Promised world language program remains drag on race to school budget
Cries of unfairness and broken promises over world language and special education programs hit the School Committee and district administrators Tuesday as they wrestled with setting the budget for the next fiscal year.
Pleas from Superintendent Jeffrey Young for a chance to focus on changes and initiatives already under way in the $150.9 million budget only spurred concerns about the process itself from parents. The district is in the first year of its Innovation Agenda, which created middle school campuses for the first time in Cambridge history and aims to align curricula better districtwide.
“A maintenance of effort budget might be reasonable if we were continuing with status quo programming,” parent Mary-Ann Matyas said. “We are still in the critical implementation phase of the Innovation Agenda, and this year’s budget leaves out key personnel and programming initiatives to ensure the Agenda moves beyond vision and rhetoric … implementing the Innovation Agenda is not budget neutral.”
Joyce Gerber, a candidate for the committee in the last election, went further, saying the entire “budget process is broken.”
Most of the dozen-plus speakers focused on the lack of comprehensive world language program – something Young has already acknowledged is a “broken promise” – and ways in which funding could help faltering programs directed at special education students. Melissa Preston Bulyko warned of caseloads reaching up to 109 or even 151 students for a single school psychologist, and Lisa Downing noted a dyslexia program that has had only one student since starting in September, despite some 20 percent of district students qualifying for it.

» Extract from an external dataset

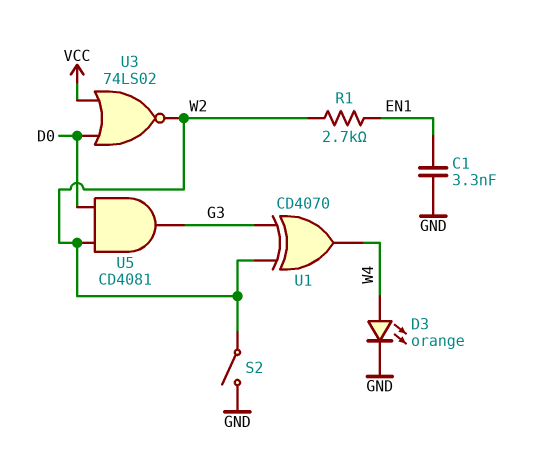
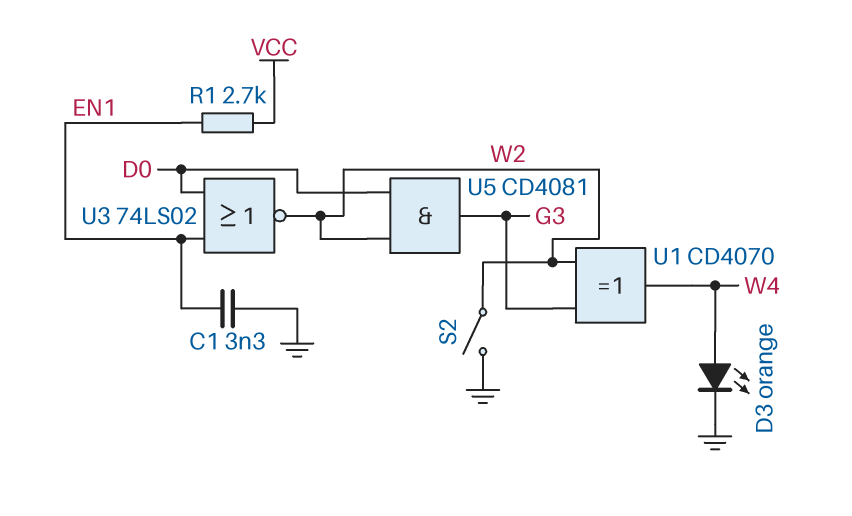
R1: 2.7k (EN1, W2) -> 2.7k (EN1, VCC)
U3: NOR 74LS02 (in D0, in VCC, out W2) -> NOR 74LS02 (in D0, in EN1, out W2)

Resident Emily Dexter made her own budget proposal, suggesting the costs for preschool and out-of-school time be handled by the city and Department of Human Services, freeing up money for such things as a program evaluator salary and world language.
Shortly before committee members ended the meeting at around 9:45 p.m. – some had been there since a 4:30 p.m. subcommittee meeting – there was a flurry of requests for Young to grapple with before the budget is voted April 2 and sent to the City Council. Some reflected the parents’ concerns directly.
A reevaluation of the caseloads for psychologists was requested by Alice Turkel and Marc McGovern, for instance, along with a look into a plan to add a staff member to each “upper school” for use at the discretion of each school’s principal; and to add two librarians by eliminating four library assistants, a plan proposed by library staff.
Patty Nolan and Richard Harding asked the superintendent to work with the Cambridge School Volunteers to find that program funding. The tutoring program is asking another $29,365 while it fundraises another $40,000 itself to add to its current $200,000 in private funds, program leaders said in a presentation.
“I might as well join this parade. I can open up the floodgates as well as anyone else,” Fred Fantini said, asking that Young hire some 15 assistant coaches on varsity athletic teams.
But nearly an hour of budget and priority debate was about world language, which had been a foundation of the Innovation Agenda and committed for the upcoming 2013-14 school year in the current adopted budget. “The superintendent has committed to a review of the world language program in FY13, and to the design of a coherent world language program for elementary students that will be implemented beginning in FY14,” the budget said.
One problem the district ran into, as explained at the March 12 meeting: Not enough time in the day. Ongoing contract negotiations with teachers and the Cambridge Education Association include a look at a longer school day, McGovern said, but in the meantime a motion he sponsored with Nolan and Mervan Osborne asked that a world language program be developed for the 2014-15 school year; McGovern replaced his own motion Tuesday with a request that the superintendent work toward a program for no specific date and give a progress report the second week of November.
“To see this come forward as not even a real intention for next year saddens me,” said Turkel, noting that a music program had just been added to three schools without extending the school day. She proposed a substitute motion that the superintendent spend the coming year developing a JK-5 program to launch in 2014-15.
That drew objections from the superintendent, who explained how the schools found time for the grant-funded music instruction (one took time away from art instruction, for instance), and from McGovern, who said it was easy to make a motion for which “the public would love you” but got the district no closer to finding the time necessary for a class.
Ultimately Fantini moved to table the entire conversation and Turkel withdrew her motion, sensing little support among the other members.
The debate began on a lighter During public comment Rachel Weinstein brought up her son Omri Barak Thomas, 5, and the room waited patiently while he introduced himself, said where he lived and, finally, imparted his message to the committee members.
“I want to learn everything,” Omri said haltingly, “in Spanish.”